L’inférence bayésienne utilise des données IRM spécifiques à l’échantillon pour calibrer les paramètres du modèle. Ce processus inclut : 1. Établissement de distributions a priori spécifiques à l’échantillon, en utilisant un champ aléatoire gaussien pour représenter la distribution a priori des paramètres, et en supposant des taux de diffusion et de prolifération différents dans la matière grise et blanche. 2. Construction d’une fonction de vraisemblance, en incorporant l’incertitude des données et l’erreur du modèle via un modèle de bruit additif. 3. Optimisation de la densité de probabilité a posteriori (posterior density function, PDF) pour déterminer la distribution a posteriori.

Résultats de l’Étude

Analyse des Données de l’Étude

La calibration bayésienne des données IRM de quatre rats a permis au modèle de capturer précisément les motifs de diffusion tumorale et de prédire la morphologie tumorale à des moments non observés, avec un coefficient de Dice supérieur à 0,9. Les résultats montrent que la précision et la fiabilité des prédictions de la morphologie tumorale dépendent du nombre d’imageries précoces utilisées pour calibrer le modèle.

Comparaison de Différents Scénarios de Calibration

Les comparaisons entre différentes quantités de données de calibration et points temporels montrent que la capacité prédictive du modèle s’améliore significativement lorsque davantage de données d’imagerie précoce sont utilisées. En particulier, lorsqu’un ensemble complet de données d’entraînement est utilisé pour la calibration, l’erreur relative entre les prédictions du modèle et les données réelles de la région tumorale est réduite.

Comparaison avec d’Autres Méthodes

Comparé à deux autres méthodes de calibration simplifiées, le cadre bayésien de haute dimension montre des capacités prédictives tumorales supérieures en termes de précision et de confiance. Notamment, le cadre proposé offre des prédictions à plus haute résolution de l’hétérogénéité tumorale.

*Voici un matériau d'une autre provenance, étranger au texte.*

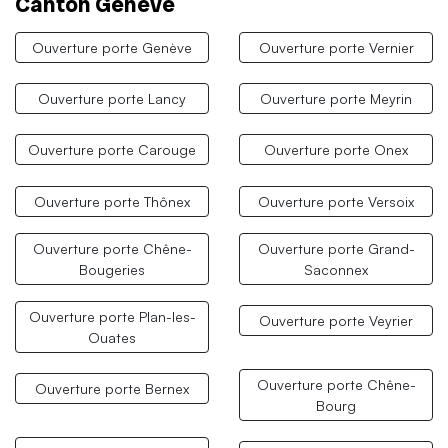
Canton Genève
Ouverture porte Genève
Ouverture porte Vernier
Ouverture porte Lancy
Ouverture porte Meyrin
Ouverture porte Carouge
Ouverture porte Onex
Ouverture porte Thônex
Ouverture porte Versoix
Ouverture porte Chêne-
Ouverture porte Grand-
Bougeries
Saconnex
Ouverture porte Plan-les-
Ouverture porte Veyrier
Ouates
Ouverture porte Chêne-
Ouverture porte Bernex
Bourg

Inférence Bayésienne en Trois Dimensions

L’étude démontre également la scalabilité du modèle tumoral tridimensionnel calibré. En utilisant des données IRM tridimensionnelles pour la calibration bayésienne, le cadre peut prédire avec précision les morphologies tumorales tridimensionnelles, indiquant un bon potentiel de scalabilité et d’application clinique.

Conclusion

Le cadre bayésien proposé permet de prédire efficacement l’évolution des morphologies des gliomes de manière personnalisée, tout en améliorant la précision du modèle grâce à la segmentation automatisée des atlas et à la méthode de validation croisée. Les résultats indiquent que ce cadre peut prédire avec précision l’évolution des morphologies tumorales individuelles en se basant sur des données IRM quantitatives limitées. De plus, l’efficacité computationnelle et les prédictions précises de ce cadre offrent des inspirations et des pistes potentielles d’optimisation pour le traitement clinique.

En incluant des modèles PDE plus complexes pour décrire les mécanismes de croissance tumorale de manière plus réaliste, et en intégrant davantage de données d’imagerie (telles que des cartes de rigidité tissulaire de l’élastographie IRM et des distributions de volume sanguin de l’IRM dynamique avec contraste), des études futures étendront davantage cette méthode. Dans un contexte clinique, cette méthode pourrait considérablement contribuer à optimiser les plans de traitement personnalisés.